You're reading: A fan for all seasons

Shy janitor moonlights as sports maniac

The mornings are depressingly predictable: Serhy Zaborovsky packs several sandwiches into a bag, puts on an old coat, tightens the laces of his worn-out shoes and trundles off to a job as a janitor at Kyiv’s Zhulyany Airport. The man who emerges hours later has discarded the working-stiff routine and even his given names as if they were yesterday’s trash. Serhy Zaborovsky is done for the day. The afternoon and evening belong to his alter ego Paramon, also known as Superfan.

If anywhere in the city a soccer ball is kicked, a tennis ball swatted, a pool length swum or a punch thrown in the course of an organized competition, chances are high that Paramon is there. For other fans, sports serves as a diversion. For a man who gets no surprises from his broom each morning, the suspense riding on the clash of wills and skills is not a hobby but a calling.

The 43-year-old Paramon has no wife, no kids. The ballplayers are his family, the stadiums his home. ‘It’s my release,’ he says simply.

Informally crowned as Ukraine’s number one sports fan, Paramon has lifetime free passes to spectacles that few janitors attend. Last night, it was the hugely popular ‘no-holds-barred’ fights at the Palace of Sport. Tomorrow, it will be his beloved Dynamo against Juventus at the Olympic Stadium.

‘I have already forgotten how much tickets cost,’ he says. But Paramon, who often tries to get to several events on the same day, is just as likely to turn up at a junior handball tournament as at a sold-out extravaganza. On a recent afternoon, he could be found at a Central Army Sports Club – Tavria Simferopol soccer match that determined which one of the second-rate teams made it to the round of eight in the Ukraine Cup. And so what if there was no TV coverage, so what if half of the fewer than 1,000 fans in the stands were recruits herded there in formation? Paramon had missed soccer over the winter; he wanted to be there.

Paramon was never an athlete. And he is not the sort of fan who treats sport as an intellectual puzzle to be solved with diagrams and statistics.

For this shy man who tends to speak in slow monosyllables, sport is about drama and passion sufficient to transform him into a mob-inciting maniac.

This is a man who speaks softly and carries a big drum, which he thumps while pacing the sidelines during Dynamo matches.

The drum’s sound is as remarkable as its size, and Paramon uses it to good effect as he cheers for his hometown heroes, perturbs opponents and warms up the crowd.

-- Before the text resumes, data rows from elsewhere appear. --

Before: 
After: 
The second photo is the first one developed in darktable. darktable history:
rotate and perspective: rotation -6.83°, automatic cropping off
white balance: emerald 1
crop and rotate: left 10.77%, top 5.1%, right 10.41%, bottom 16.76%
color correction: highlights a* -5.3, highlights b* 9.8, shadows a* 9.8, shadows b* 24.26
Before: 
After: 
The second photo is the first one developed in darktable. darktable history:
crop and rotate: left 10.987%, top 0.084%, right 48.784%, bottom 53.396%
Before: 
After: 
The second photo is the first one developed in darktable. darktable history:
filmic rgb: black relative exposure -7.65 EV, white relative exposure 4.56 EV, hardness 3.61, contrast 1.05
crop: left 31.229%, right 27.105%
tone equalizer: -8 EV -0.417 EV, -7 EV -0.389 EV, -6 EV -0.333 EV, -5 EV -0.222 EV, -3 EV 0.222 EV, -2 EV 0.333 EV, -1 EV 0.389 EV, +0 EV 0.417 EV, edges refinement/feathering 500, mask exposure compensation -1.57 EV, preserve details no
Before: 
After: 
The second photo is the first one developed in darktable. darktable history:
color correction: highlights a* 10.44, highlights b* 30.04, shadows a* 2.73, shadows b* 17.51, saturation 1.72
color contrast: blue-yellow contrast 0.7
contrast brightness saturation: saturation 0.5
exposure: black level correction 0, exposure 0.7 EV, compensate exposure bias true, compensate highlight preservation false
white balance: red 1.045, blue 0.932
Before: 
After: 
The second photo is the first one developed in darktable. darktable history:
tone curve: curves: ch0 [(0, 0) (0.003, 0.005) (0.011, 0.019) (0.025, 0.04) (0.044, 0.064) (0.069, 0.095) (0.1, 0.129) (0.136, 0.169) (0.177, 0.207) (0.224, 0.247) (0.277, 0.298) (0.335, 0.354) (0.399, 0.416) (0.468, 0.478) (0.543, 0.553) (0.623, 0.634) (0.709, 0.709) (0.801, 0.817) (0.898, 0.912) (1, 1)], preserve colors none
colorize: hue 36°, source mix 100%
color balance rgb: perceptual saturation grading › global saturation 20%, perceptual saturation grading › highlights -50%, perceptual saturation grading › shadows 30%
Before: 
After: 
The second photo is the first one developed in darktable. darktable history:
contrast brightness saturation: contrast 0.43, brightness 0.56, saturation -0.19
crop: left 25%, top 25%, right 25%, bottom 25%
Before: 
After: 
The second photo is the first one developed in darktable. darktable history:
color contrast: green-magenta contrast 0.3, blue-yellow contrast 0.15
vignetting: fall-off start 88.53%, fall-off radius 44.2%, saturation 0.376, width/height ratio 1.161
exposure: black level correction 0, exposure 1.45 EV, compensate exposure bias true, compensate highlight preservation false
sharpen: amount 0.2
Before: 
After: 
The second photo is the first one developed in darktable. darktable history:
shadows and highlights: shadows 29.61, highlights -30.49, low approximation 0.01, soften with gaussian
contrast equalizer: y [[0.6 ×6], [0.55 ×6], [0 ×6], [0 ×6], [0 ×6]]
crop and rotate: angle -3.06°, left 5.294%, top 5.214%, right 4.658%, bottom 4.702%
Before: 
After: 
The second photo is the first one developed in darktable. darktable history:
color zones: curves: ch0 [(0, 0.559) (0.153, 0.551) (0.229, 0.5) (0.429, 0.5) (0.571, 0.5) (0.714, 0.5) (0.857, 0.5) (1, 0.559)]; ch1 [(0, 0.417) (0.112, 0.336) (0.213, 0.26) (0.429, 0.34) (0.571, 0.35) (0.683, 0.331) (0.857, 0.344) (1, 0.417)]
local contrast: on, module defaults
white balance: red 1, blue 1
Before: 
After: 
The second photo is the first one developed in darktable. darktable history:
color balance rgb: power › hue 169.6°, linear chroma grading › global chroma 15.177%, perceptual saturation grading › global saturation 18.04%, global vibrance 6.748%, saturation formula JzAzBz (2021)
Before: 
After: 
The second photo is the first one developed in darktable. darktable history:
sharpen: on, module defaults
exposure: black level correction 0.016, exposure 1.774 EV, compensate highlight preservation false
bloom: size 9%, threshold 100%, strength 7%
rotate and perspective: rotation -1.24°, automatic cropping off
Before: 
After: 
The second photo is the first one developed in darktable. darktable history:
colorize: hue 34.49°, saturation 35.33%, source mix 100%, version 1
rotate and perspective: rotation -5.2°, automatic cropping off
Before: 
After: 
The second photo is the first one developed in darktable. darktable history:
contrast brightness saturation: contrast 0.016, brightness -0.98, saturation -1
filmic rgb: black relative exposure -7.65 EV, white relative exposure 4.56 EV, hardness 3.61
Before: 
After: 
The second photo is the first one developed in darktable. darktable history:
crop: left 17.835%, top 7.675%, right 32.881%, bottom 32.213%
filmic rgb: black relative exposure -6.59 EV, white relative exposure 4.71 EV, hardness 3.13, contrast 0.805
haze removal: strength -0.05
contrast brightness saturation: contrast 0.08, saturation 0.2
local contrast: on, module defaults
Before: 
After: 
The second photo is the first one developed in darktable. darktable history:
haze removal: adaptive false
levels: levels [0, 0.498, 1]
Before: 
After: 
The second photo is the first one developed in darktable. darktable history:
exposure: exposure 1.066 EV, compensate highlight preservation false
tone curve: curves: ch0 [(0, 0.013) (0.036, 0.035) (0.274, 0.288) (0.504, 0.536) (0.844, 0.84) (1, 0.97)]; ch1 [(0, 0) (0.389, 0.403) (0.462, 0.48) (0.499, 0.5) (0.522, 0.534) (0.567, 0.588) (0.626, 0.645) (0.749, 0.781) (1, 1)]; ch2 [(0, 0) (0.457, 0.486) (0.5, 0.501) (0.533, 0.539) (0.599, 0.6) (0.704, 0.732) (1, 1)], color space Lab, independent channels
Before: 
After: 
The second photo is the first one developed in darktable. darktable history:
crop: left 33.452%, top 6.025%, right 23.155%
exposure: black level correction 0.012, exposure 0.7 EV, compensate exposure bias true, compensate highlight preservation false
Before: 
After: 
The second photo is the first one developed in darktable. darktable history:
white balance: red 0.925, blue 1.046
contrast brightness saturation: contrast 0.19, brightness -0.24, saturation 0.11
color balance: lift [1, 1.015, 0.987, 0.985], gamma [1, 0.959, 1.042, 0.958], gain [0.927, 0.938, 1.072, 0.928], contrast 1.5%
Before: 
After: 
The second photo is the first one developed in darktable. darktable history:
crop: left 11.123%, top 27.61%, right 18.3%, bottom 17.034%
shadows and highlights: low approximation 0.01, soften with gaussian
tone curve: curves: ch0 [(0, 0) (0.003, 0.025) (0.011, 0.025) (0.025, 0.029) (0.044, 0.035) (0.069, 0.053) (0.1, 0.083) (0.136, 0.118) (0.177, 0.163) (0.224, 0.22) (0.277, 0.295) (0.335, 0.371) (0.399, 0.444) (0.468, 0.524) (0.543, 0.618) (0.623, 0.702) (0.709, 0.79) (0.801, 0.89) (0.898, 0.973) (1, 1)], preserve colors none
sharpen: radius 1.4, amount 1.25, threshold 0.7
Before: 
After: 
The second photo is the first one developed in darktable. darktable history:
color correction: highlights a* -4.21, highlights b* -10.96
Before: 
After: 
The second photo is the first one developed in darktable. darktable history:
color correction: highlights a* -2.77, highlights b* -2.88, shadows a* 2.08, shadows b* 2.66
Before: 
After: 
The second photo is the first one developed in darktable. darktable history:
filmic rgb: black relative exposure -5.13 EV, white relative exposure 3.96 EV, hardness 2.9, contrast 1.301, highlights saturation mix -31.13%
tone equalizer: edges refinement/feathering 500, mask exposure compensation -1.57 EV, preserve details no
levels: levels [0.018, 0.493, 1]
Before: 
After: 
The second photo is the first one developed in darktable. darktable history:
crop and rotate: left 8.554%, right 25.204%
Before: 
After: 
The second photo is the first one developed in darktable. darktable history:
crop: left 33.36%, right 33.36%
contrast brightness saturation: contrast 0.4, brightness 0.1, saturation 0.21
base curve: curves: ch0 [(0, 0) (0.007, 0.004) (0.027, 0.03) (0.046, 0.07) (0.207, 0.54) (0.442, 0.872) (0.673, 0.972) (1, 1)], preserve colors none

He got so boisterous at the Dynamo-Newcastle showdown last fall that the police who ring the stands dragged him away. A grievous error on the part of the cops, insists the Superfan.

It probably was a mistake caused by ignorance. For Paramon enjoys not only the sanction of Dynamo management but the love of sports fans over the city.

The appearance of his short, plump figure usually evokes cheers and jokes from fans, players and security guards. If his bushy mustache and child-like eyes capped by long, curved lashes aren’t there, they are missed. ‘I wish there were more Paramons around,’ says noted sportswriter Oleksandr Lipenko.

Paramon has cheered for Dynamo for 31 years, and can remember that the first game he ever saw was against the Glasgow Celtic. His nickname was bestowed on him in the 1970s by another fan, and he is still wondering about its origin.

For decades, the funny moniker was the only fruit of his passion. Only now that Dynamo has been turned into a fully professional franchise have material rewards started trickling in. The club has provided Paramon with a snazzy Adidas uniform emblazoned, naturally, with the words ‘Paramon’ and ‘Superfan.’ The team has also provided occasional handouts of cash for its volunteer cheerleader and mascot.

Paramon’s greatest thrill came two weeks ago when he accompanied Dynamo to Turin, Italy for the away leg of its Champions Cup quarterfinal against Juventus. ‘It was the first foreign trip in my 43 years of life,’ marvels Paramon as he shows off a photo taken in Turin of him and former Ukrainian President Leonid Kravchuk, Dynamo’s biggest booster.

On second thought, make that second-biggest.